Congestive heart failure is a condition in which your heart can’t pump enough oxygen-rich blood to meet your body’s needs. The primary causes are coronary artery disease, high blood pressure, or diabetes. This illness is likely to be accompanied by other disease afflictions, i.e., comorbidities. It is a chronic disease and will require continued management from you and your physician. This type of heart failure leads to a buildup of fluid in the body. This is a reversible condition if you correct the underlying problems such as those lifestyle choices that damage the heart. This condition may threaten your ability to continue your usual lifestyle habits. Your life will be changed not only in physical ways but also in emotional ways. Congestive heart failure cannot be cured, but many patients can live a comfortable life with proper medical management.
This illness is the most frequent diagnosis among hospital patients aged 65 and older and can occur at any time. The specific treatment for congestive heart failure depends on the underlying heart disease and how severe the heart failure is. Even with treatment, it remains a serious disease. The most common causes are diseases of the coronary arteries, hypertension, rheumatic heart disease, and valvular dysfunction. The list of diseases that can damage your heart includes coronary heart disease, high blood pressure, and diabetes all of which are common causes of heart failure. High blood pressure is a major risk factor for hardening of the arteries, heart attack, congestive heart failure and stroke. Uncontrolled high blood pressure or hypertension doubles your risk of developing heart failure.
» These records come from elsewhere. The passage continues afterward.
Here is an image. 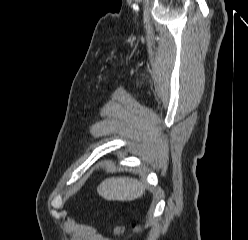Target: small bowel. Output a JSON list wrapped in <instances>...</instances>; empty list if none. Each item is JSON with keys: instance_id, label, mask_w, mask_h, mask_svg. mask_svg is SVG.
<instances>
[{"instance_id": "obj_1", "label": "small bowel", "mask_w": 248, "mask_h": 240, "mask_svg": "<svg viewBox=\"0 0 248 240\" xmlns=\"http://www.w3.org/2000/svg\"><path fill=\"white\" fill-rule=\"evenodd\" d=\"M121 233H122V228L120 227V226H115V228H114V237L113 238H111V239H106V240H113V239H116V238H118V237H120L121 236Z\"/></svg>"}]
</instances>
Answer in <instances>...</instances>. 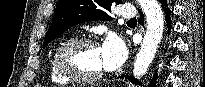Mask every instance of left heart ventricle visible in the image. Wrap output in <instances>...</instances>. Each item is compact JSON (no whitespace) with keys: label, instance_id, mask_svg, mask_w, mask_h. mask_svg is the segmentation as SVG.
I'll return each mask as SVG.
<instances>
[{"label":"left heart ventricle","instance_id":"b2bd125f","mask_svg":"<svg viewBox=\"0 0 205 87\" xmlns=\"http://www.w3.org/2000/svg\"><path fill=\"white\" fill-rule=\"evenodd\" d=\"M65 64L82 75H94L104 68L101 49L90 45L71 49L65 56Z\"/></svg>","mask_w":205,"mask_h":87}]
</instances>
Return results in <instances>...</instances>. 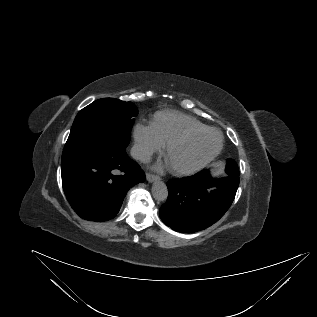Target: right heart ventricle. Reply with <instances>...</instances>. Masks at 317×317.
<instances>
[{
    "mask_svg": "<svg viewBox=\"0 0 317 317\" xmlns=\"http://www.w3.org/2000/svg\"><path fill=\"white\" fill-rule=\"evenodd\" d=\"M150 126L162 146L188 130L207 127L189 115L170 110L156 112Z\"/></svg>",
    "mask_w": 317,
    "mask_h": 317,
    "instance_id": "right-heart-ventricle-1",
    "label": "right heart ventricle"
}]
</instances>
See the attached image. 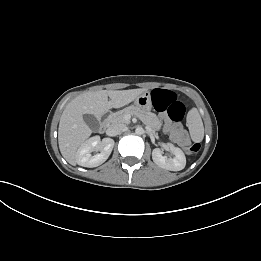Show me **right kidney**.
Listing matches in <instances>:
<instances>
[{
    "label": "right kidney",
    "mask_w": 261,
    "mask_h": 261,
    "mask_svg": "<svg viewBox=\"0 0 261 261\" xmlns=\"http://www.w3.org/2000/svg\"><path fill=\"white\" fill-rule=\"evenodd\" d=\"M114 147V141L110 138L100 140L99 136L86 140L77 150V164L83 167L93 168L104 163L110 156ZM100 151L92 155L91 152Z\"/></svg>",
    "instance_id": "right-kidney-1"
}]
</instances>
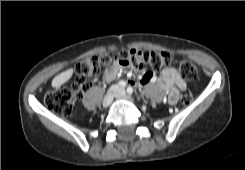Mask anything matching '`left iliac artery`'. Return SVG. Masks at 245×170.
Segmentation results:
<instances>
[{
    "mask_svg": "<svg viewBox=\"0 0 245 170\" xmlns=\"http://www.w3.org/2000/svg\"><path fill=\"white\" fill-rule=\"evenodd\" d=\"M127 93H128L129 95H131V94L133 93V88H132V87H128V88H127Z\"/></svg>",
    "mask_w": 245,
    "mask_h": 170,
    "instance_id": "obj_1",
    "label": "left iliac artery"
}]
</instances>
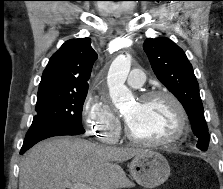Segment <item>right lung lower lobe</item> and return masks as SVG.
Instances as JSON below:
<instances>
[{
    "mask_svg": "<svg viewBox=\"0 0 223 189\" xmlns=\"http://www.w3.org/2000/svg\"><path fill=\"white\" fill-rule=\"evenodd\" d=\"M80 134L81 133L75 132L71 128L65 125L55 124V123L32 122V125L25 136L20 154H23L33 145L46 138L53 136H61V135H80Z\"/></svg>",
    "mask_w": 223,
    "mask_h": 189,
    "instance_id": "1",
    "label": "right lung lower lobe"
}]
</instances>
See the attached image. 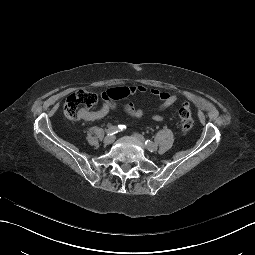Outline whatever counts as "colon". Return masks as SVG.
I'll return each instance as SVG.
<instances>
[{"mask_svg":"<svg viewBox=\"0 0 255 255\" xmlns=\"http://www.w3.org/2000/svg\"><path fill=\"white\" fill-rule=\"evenodd\" d=\"M131 93L127 87L109 89L104 93V97L109 100H118L127 97ZM97 102V96L86 90H79L70 95L64 105L65 116L75 120L92 108ZM178 119L181 130L188 132L193 127V117L189 105H183L178 111Z\"/></svg>","mask_w":255,"mask_h":255,"instance_id":"5ec220e1","label":"colon"}]
</instances>
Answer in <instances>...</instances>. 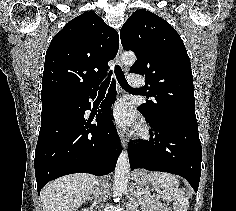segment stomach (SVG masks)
<instances>
[{
  "instance_id": "1",
  "label": "stomach",
  "mask_w": 236,
  "mask_h": 211,
  "mask_svg": "<svg viewBox=\"0 0 236 211\" xmlns=\"http://www.w3.org/2000/svg\"><path fill=\"white\" fill-rule=\"evenodd\" d=\"M134 180L141 189H144V187L149 183L148 174L142 170L134 173Z\"/></svg>"
}]
</instances>
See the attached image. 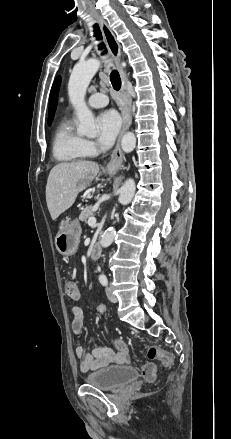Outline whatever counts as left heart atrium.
<instances>
[{"mask_svg": "<svg viewBox=\"0 0 231 439\" xmlns=\"http://www.w3.org/2000/svg\"><path fill=\"white\" fill-rule=\"evenodd\" d=\"M98 130L99 145L104 148H110L121 127V119L114 110L102 112L96 119Z\"/></svg>", "mask_w": 231, "mask_h": 439, "instance_id": "39dd6f15", "label": "left heart atrium"}]
</instances>
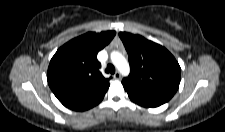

Congestive heart failure is a life-threatening disease that occurs when your heart becomes too weak to pump adequate amounts of oxygen rich blood throughout the body. With right-sided failure, the heart can’t effectively pump blood to the lungs where the blood picks up oxygen. Severe COPD can cause heart failure in the heart’s right ventricle, a condition called right-sided heart failure or “cor pulmonale”. Later, as right-sided heart failure develops, fluid builds up in the legs, feet, and abdomen. Too much salt also causes the body to build up fluid. Sodium makes the body retain fluid and makes the heart work harder, making breathing more difficult.